The ruling was a victory for three families, supported by the British Humanist Association (BHA), who claimed Nicky Morgan had taken a “skewed” approach and was failing to reflect in schools the pluralistic nature of the country.

Allowing their application for judicial review, Mr Justice Warby, sitting in London, ruled there had been “a breach of the duty to take care that information or knowledge included in the curriculum is conveyed in a pluralistic manner”.

Changes to RS GCSE subject content were announced last February, leading to complaints over the priority given to religious views, including Buddhism, Christianity, Hinduism, Islam, Judaism and Sikhism.

Earlier this year, the former Archbishop of Canterbury Rowan Williams was among 28 religious leaders who urged the government to rethink plans to leave humanism out of the new qualification.

The families seeking judicial review included one from Cumbria and one from Kent who cannot be identified. The third family is Kate Bielby, of Frome, Somerset, and her daughter Daisy.

David Wolfe QC, for the families, told the judge at a recent hearing that there was widespread concern “about the secretary of state’s failure to comply with her duty of neutrality and impartiality as between religious and other beliefs”.

Lawyers for the education secretary said neither domestic law nor the European Convention on Human Rights require equal consideration to be given to religious and non-religious views in the curriculum.

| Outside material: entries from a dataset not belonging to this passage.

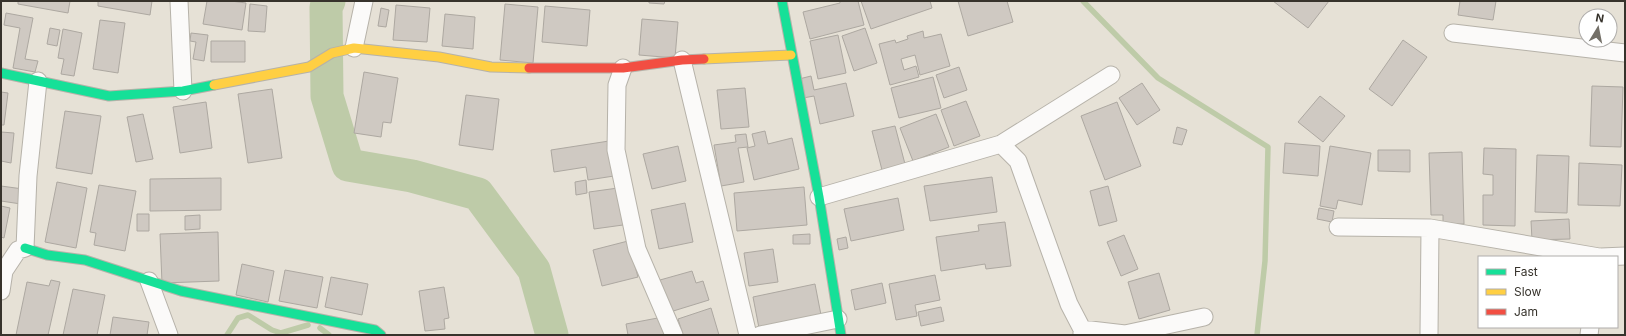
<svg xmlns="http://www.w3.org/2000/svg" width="1626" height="336" font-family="Inter,sans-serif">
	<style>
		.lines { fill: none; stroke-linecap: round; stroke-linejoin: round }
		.stream { stroke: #becba8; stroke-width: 5.5 }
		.river { stroke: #becba8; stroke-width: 33 }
		.building { fill: #cfc9c2; stroke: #ada8a1 }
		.street-casing { stroke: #b6b2a9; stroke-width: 19 }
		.fast-casing { stroke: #b6b2a9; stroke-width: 11 }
		.slow-casing { stroke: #b6b2a9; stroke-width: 11 }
		.jam-casing { stroke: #b6b2a9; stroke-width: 11 }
		.street { stroke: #fbfaf9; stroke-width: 17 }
		.fast { stroke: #16e098; stroke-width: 9 }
		.slow { stroke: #ffcf43; stroke-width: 9 }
		.jam { stroke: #f24e42; stroke-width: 9 }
	</style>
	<rect width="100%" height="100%" fill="#e6e1d6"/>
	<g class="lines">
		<path class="stream" d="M1083,1L1158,78L1268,147L1265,261L1257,335
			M320,328L329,335
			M227,335L238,318L248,315L272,330L281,333L308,325"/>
		<path class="river" d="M329,1L326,7L327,96L348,165L412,176L478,194L534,270L552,335"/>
	</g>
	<path class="building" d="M18,1H70L68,13L18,4Z
		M98,1H152L150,15L98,6Z
		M207,1H231L246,3L242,30L203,24Z
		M649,1H665L664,4L649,3Z
		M840,1H858L864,25L810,39L803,12L840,3Z
		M861,1H930L932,8L871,29Z
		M958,1H1007L1013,22L968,36Z
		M1273,1H1329L1308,28Z
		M1460,1H1496L1493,20L1458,15Z
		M250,4L267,6L265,32L248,31Z
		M505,4L538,7L533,63L500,60Z
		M396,5L430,8L427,42L393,40Z
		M545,6L590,10L587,46L542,42Z
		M381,8L389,10L386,27L378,26Z
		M6,13L33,18L25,59L38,61L35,72L13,68L20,28L4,25Z
		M445,14L475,17L473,49L442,46Z
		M642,19L678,22L675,58L639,55Z
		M100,20L125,23L118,73L93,69Z
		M50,28L60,30L57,46L47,44Z
		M865,28L877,63L854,71L842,36Z
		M63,29L82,33L74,76L61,74L64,59L58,58Z
		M923,31L924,38L941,34L950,66L920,75L915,55L901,59L904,70L916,66L919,77L890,85L879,44L895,40L896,43L908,39L907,36Z
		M191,33L208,35L204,61L193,59L196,42L190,41Z
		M838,35L846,73L818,79L810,41Z
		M1403,40L1427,57L1392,106L1369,89Z
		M211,41H245V62H211Z
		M959,67L967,90L944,98L936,75Z
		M364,72L398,78L391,123L383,122L381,137L354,133Z
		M811,76L814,90L846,83L854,116L820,124L814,96L803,98L799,79Z
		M933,77L941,108L899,118L891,88Z
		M1142,83L1160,110L1137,125L1119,98Z
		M1592,86L1623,87L1621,147L1590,146Z
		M745,88L749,127L721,129L717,90Z
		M272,89L282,158L248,163L238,94Z
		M1,92L8,93L4,125H1Z
		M466,95L499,99L493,150L459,145Z
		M1320,96L1345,116L1323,142L1298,122Z
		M966,101L980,136L954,146L941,110Z
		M206,102L212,148L180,153L173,107Z
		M1117,102L1141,166L1105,180L1081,116Z
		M65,111L101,116L92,174L56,168Z
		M143,114L153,159L136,162L127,117Z
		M936,114L949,147L913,161L900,128Z
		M895,126L905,164L882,170L872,131Z
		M1177,127L1187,130L1182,145L1173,143Z
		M765,131L768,144L792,138L799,169L754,180L747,148L755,146L752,134Z
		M1,132L14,133L11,163L1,161Z
		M746,134L748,147L738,148L744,182L721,186L714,145L736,142L735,135Z
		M609,141L614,176L588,180L586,167L554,172L551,150Z
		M1285,143L1320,146L1318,176L1283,173Z
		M678,146L686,181L652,189L643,154Z
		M1330,146L1371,153L1362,205L1338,200L1336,209L1320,206Z
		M1484,148L1516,149L1515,226L1483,225V195H1493V175L1483,174Z
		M1378,150H1410V172L1378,171Z
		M1462,152L1464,224H1443V215H1431L1429,153Z
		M1537,155L1569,156L1567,213L1535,212Z
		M1579,163L1622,165L1620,206L1578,205Z
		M992,177L997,212L930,221L924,186Z
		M221,178V210L150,211V179Z
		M586,180L587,193L576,195L575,182Z
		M57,182L87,188L76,248L45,242Z
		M99,185L136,191L125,251L94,245L96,233L90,232Z
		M1,186L23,189L21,204L1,201Z
		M1108,186L1117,221L1099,226L1090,191Z
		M804,187L807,225L737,231L734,193Z
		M618,188L623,225L594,229L589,192Z
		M898,198L904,230L851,241L844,209Z
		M685,203L693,242L659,249L651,210Z
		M1,206L10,208L4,238L1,237Z
		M1319,208L1334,211L1332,222L1317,219Z
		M137,214H149V231H137Z
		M200,215V229L185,230V216Z
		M1569,219L1570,239L1532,240L1531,221Z
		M1005,222L1011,266L986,269L985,264L941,271L936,237L979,231L978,225Z
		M218,232L219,281L162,283L160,234Z
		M810,234V244H793V235Z
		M1124,235L1138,269L1121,276L1107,242Z
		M846,237L848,248L839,250L837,239Z
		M628,241L638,277L602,286L593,250Z
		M773,249L778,282L749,286L744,253Z
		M242,264L274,271L268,302L236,295Z
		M285,270L323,277L317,308L279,301Z
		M692,271L696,283L703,281L709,300L670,312L660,280Z
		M1159,273L1170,310L1139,319L1128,282Z
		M935,275L940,300L915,305L917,316L896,320L889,284Z
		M331,277L368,284L362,315L325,307Z
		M51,280L60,282L48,335H16L27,282L49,286Z
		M882,283L886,303L855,310L851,290Z
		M815,284L821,315L759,328L753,297Z
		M444,287L449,318L444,319L445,329L425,331L419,291Z
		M73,289L105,295L97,335H63Z
		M941,307L944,321L921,326L918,312Z
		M711,308L719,335H683L678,319Z
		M113,317L149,322L147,335H110Z
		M663,317L666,335H628L626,324Z"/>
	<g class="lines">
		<g class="street-casing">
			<path id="street" d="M179,1L183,91
				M1453,33L1625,53
				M354,48L364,1
				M682,60L748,335
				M623,68L617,85L616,150L637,249L674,335
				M1001,144L1018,161L1069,304L1082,329V335
				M819,197L1001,144L1111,75
				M1338,227L1430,228L1599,257
				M1601,257L1625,256
				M149,281L169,335
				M1,291L4,271L18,250L25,248L28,176L38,81
				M1082,329L1125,334L1204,317
				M760,335L838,319
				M1429,335L1430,228
				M1589,335L1590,327"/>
		</g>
		<g class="fast-casing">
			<path id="fast" d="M782,1L819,197L841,335
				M1,73L109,96L183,91L214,85
				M25,248L47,255L85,260L181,291L375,330L381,335"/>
		</g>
		<g class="slow-casing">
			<path id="slow" d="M704,59L791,55
				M214,85L309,67L332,53L354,48L439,57L491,67L529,68"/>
		</g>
		<g class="jam-casing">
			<path id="jam" d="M529,68H623L682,60L704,59"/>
		</g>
		<use href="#street" class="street"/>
		<use href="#fast" class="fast"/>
		<use href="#slow" class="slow"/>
		<use href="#jam" class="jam"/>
	</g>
	<rect width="1626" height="336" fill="none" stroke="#37332c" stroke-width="4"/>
	<rect x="1478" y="256" width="140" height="72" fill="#ffffff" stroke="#afadab"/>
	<rect x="1486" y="269" width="20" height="6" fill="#16e098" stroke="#afadab"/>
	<text x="1514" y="276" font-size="12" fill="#37332c">Fast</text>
	<rect x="1486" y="289" width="20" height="6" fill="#ffcf43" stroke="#afadab"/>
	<text x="1514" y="296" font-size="12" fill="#37332c">Slow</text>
	<rect x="1486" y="309" width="20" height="6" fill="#f24e42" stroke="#afadab"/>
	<text x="1514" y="316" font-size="12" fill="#37332c">Jam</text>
	<g transform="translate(1598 28) rotate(10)"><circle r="19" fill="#ffffff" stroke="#afadab"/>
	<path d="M0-3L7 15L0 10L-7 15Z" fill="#747068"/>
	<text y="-6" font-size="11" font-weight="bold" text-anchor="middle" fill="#37332c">N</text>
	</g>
</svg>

They argued that, although some schools rely on the RS GCSE to discharge their duty to provide religious education at key stage 4 for 14 to 16-year-olds, provision has been made for non-religious beliefs to be studied and what is in a school’s curriculum is a matter “for local determination” by individual school authorities.

Ruling in favour of the humanists, the judge said: “It is not of itself unlawful to permit an RS GCSE to be created which is wholly devoted to the study of religion.” But when the decision was reached to issue new subject content, an assertion was made that such a GCSE “will fulfil the entirety of the state’s RE duties”.

The judge said that was an assertion likely to be accepted and acted on by schools and their governing authorities.

“The assertion thus represents a breach of the duty to take care that information or knowledge included in the curriculum is conveyed in a pluralistic manner.”

As a result, he concluded that the education secretary “has made an error of law in her interpretation of the education statutes”.